For the following winter tour of 1991–92, Pringle bowled tightly in the Test Series in New Zealand and was a star in the following World Cup. Opening the bowling in every game, he produced tidy figures in every match, particularly in the World Cup Final in which England were beaten by Pakistan. His figures of 3/22 remain (as of 2022) the best bowling figures ever taken by an England male player in a List A cricket World Cup final.

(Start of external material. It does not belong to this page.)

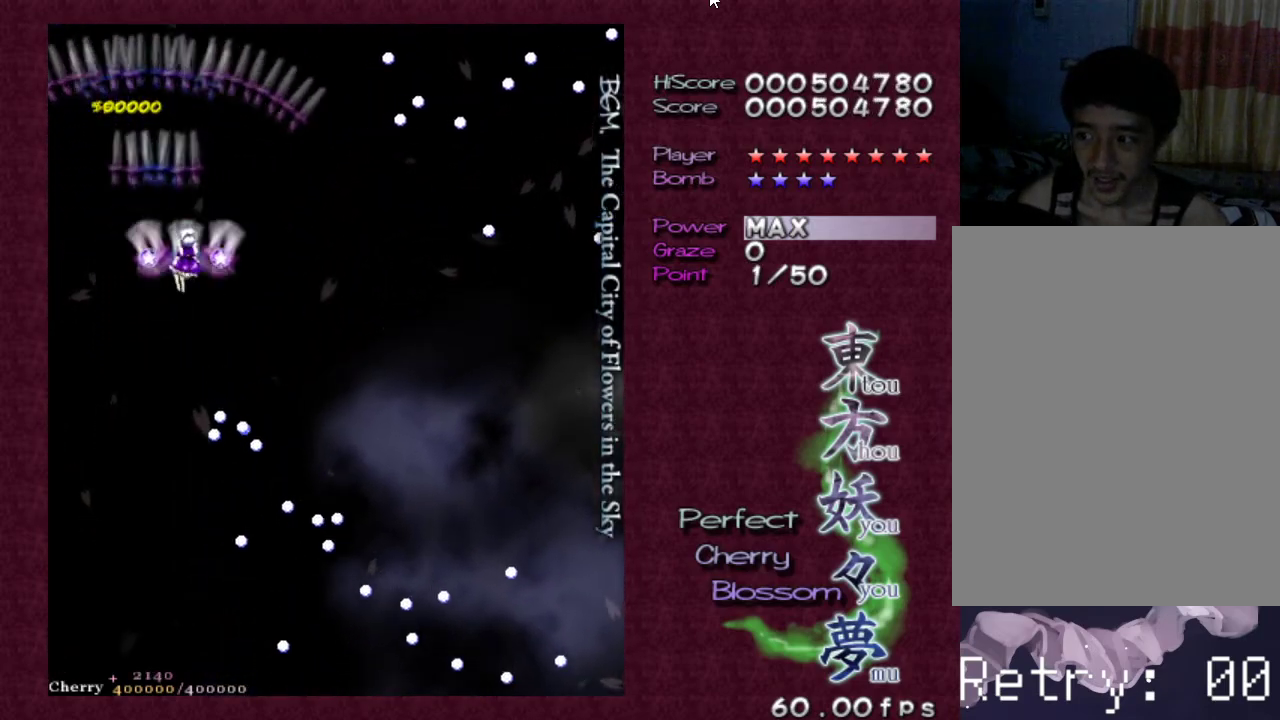
{"keys": ["z"], "events": [[83, "down", "down"], [83, "right", "up"], [133, "right", "down"], [233, "down", "up"], [233, "right", "up"], [333, "down", "down"], [333, "right", "down"], [383, "right", "up"], [433, "down", "up"]]}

The English home season of 1992 saw Pringle take his best one-day international figures, 4/42, also against Pakistan in an England victory at Lord's. In the subsequent Test series, Botham and Pringle initially played together in the Test side, but neither lasted long. Botham played his last Test at Lord's, and Pringle was dropped until the Headingley Test match. Headingley was the ground where he took more of his Test wickets than any other, and again, Pringle was instrumental in England's win versus Pakistan, and the selectors persisted with him for the Oval. By this stage he was beginning to be easier to play on flat pitches but an excellent opponent when there was anything in the pitch. On a very true, fast, bouncy surface at the Oval, Pringle looked highly playable, and his final bow on a Test match field saw him having his off stump flattened by Wasim Akram. He was not chosen to tour India in 1992–93, but did make the Texaco Trophy side for 1993 against Australia. Failing to make the Test side, he retired shortly afterwards.

===Career after and outside cricket===
Pringle eventually became a cult figure late in his career. His always popular warm-up routine before coming on to bowl involved him lying on his back and apparently wrestling with an invisible octopus. He once damaged his back when his chair collapsed, forcing him to withdraw from a Test match, although the story usually (but wrongly) told is that he sustained the injury whilst writing a letter.

After his playing days he became a cricket correspondent, firstly with The Independent and then The Daily Telegraph. In 2004 Pringle was threatened with deportation by the Mugabe administration in Zimbabwe during an England cricket tour of the country.

He has eclectic tastes in fashion and music in comparison to his former team-mates. Pringle's interests include archaeology, photography, writing, real ale, and more obscure musical trends. He picked a track, (The Soft Boys with "I Wanna Destroy You"), for Rough Trade Records' 30th anniversary compilation album.

Pringle also appeared as an extra in the film Chariots of Fire.

He was a Technical Advisor to the Oman cricket team in 2015, helping them qualify for their first ever World T20 Tournament the following year.